Nine hundred years ago, the Cahokia Mounds settlement just across the Mississippi River from present-day St. Louis bustled with roughly 50,000 people in the metropolitan area, making it one of the largest communities in the world. By 1400, however, the once-popular site was practically deserted, a mass departure that remains shrouded in mystery.
One popular theory is that the Cahokia residents abandoned the settlement after a massive crop failure brought on by a prolonged drought. But a new study in the journal The Holocene by Natalie Mueller, assistant professor of archaeology in Arts & Sciences at Washington University in St. Louis, and Caitlin Rankin, PhD ’20, suggests the Cahokians likely had other reasons to leave town.
Rankin dug deep into the soil at the historic Cahokia site to collect isotopes of carbon, atoms left behind by the plants growing when the human population collapsed and drought was common across the Midwest.
All plants use one of two types of carbon, Carbon 12 and Carbon 13, for photosynthesis, but not all plants do photosynthesis the same way. Plants adapted to dry climates — including prairie grasses and maize, an important new crop during the Cahokia period — incorporate carbon into their bodies at rates that leave behind a tell-tale signature when the plants die and decay.

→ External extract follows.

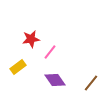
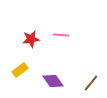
pink line: moved 11 px right, 17 px up; rotated 56 degrees clockwise
yellow rectangle: moved 2 px right, 3 px down
purple diamond: moved 2 px left, 1 px down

Most of the other plants that the Cahokians would have harvested for food — including squash, goosefoot and sumpweed — will leave a different signature, one they share with plants from wetlands and native forests.
Rankin’s samples showed that ratios of Carbon 12 and Carbon 13 stayed relatively consistent during that crucial period — a sign there was no radical shift in the types of plants growing in the area. “We saw no evidence that prairie grasses were taking over, which we would expect in a scenario where widespread crop failure was occurring,” Mueller said.
The Cahokians are known for their ingenuity, and Rankin said they may have had the engineering and irrigation skills to keep crops flourishing under difficult conditions. “It’s possible that they weren’t really feeling the impacts of the drought,” said Rankin, now an archaeologist with the Bureau of Land Management in Nevada.
Mueller added that the sophisticated society that blossomed at Cahokia almost certainly included a storage system for grains and other foods. Residents also enjoyed a varied and diverse diet — including fish, birds, deer, bear and forest fruits and nuts — that would have kept them nourished even if a few food sources disappeared.
To get a better grasp of the diets and agricultural practices of Indigenous people of the Midwest, Mueller hopes to build a database that collects paleo-botanical evidence from across the region. “Gathering that information would help us see if people switched to different crops in response to climate change,” she said. She’s also planning to grow certain food crops in controlled conditions on campus to understand how they might have responded to ancient droughts and other challenges.
So, why did the Cahokians leave their land of plenty? Mueller suspects it was a gradual process. “I don’t envision a scene where thousands of people were suddenly streaming out of town,” she said. “People probably just spread out to be near kin or to find different opportunities.”
“They put a lot of effort into building these mounds, but there were probably external pressures that caused them to leave,” Rankin said. “The picture is likely complicated.”